_Change detection outputs:_
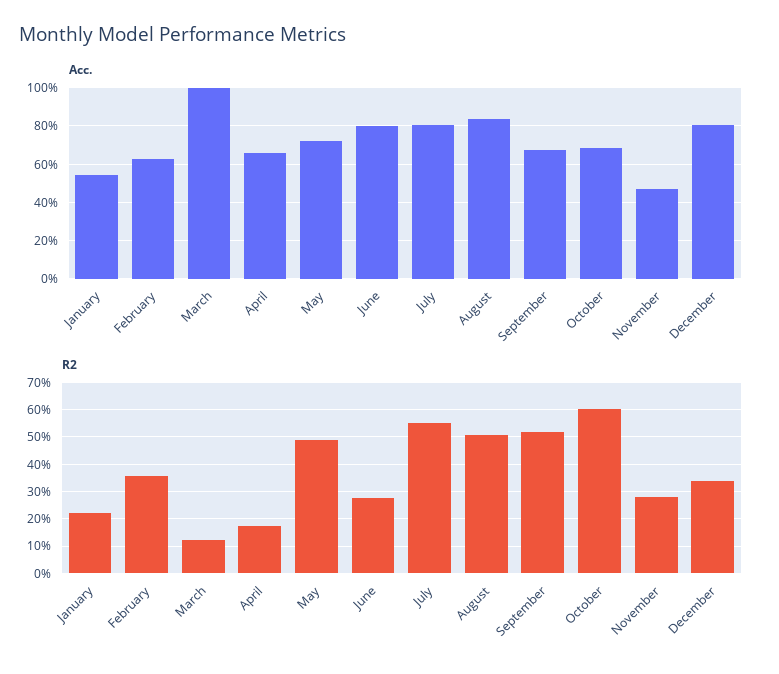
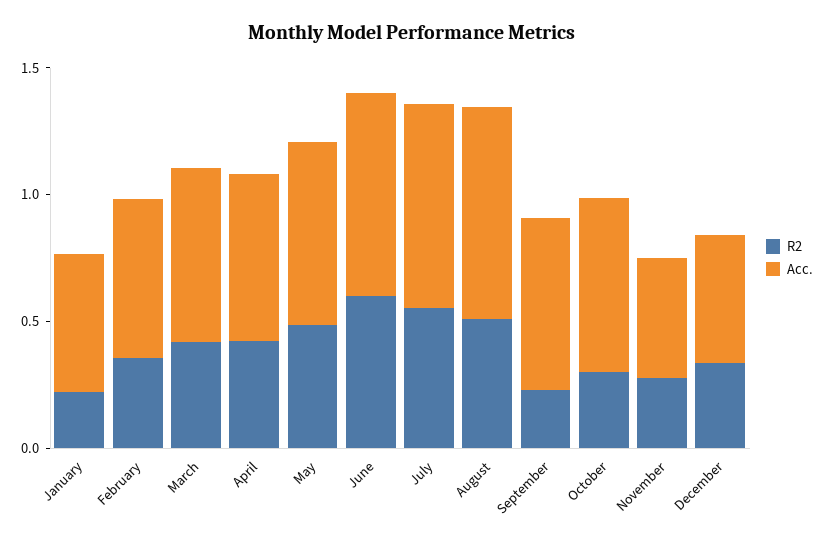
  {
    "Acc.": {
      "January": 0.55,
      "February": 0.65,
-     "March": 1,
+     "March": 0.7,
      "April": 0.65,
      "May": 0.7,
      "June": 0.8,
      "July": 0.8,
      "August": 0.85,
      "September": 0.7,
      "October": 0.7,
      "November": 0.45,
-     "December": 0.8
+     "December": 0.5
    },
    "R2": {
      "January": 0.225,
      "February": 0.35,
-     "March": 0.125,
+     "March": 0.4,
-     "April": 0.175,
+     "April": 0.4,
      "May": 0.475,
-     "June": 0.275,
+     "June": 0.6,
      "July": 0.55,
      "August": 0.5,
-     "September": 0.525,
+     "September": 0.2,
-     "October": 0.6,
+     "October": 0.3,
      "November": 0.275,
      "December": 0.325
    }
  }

--

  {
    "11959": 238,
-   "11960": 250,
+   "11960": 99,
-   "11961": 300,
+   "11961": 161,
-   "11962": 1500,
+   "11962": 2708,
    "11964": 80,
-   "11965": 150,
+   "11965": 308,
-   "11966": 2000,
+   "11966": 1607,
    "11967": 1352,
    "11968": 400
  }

_Directions:_ Copy out every line of the data where the word "September" occurs.

_Task solution:_
      "September": 0.7,
-     "September": 0.525,
+     "September": 0.2,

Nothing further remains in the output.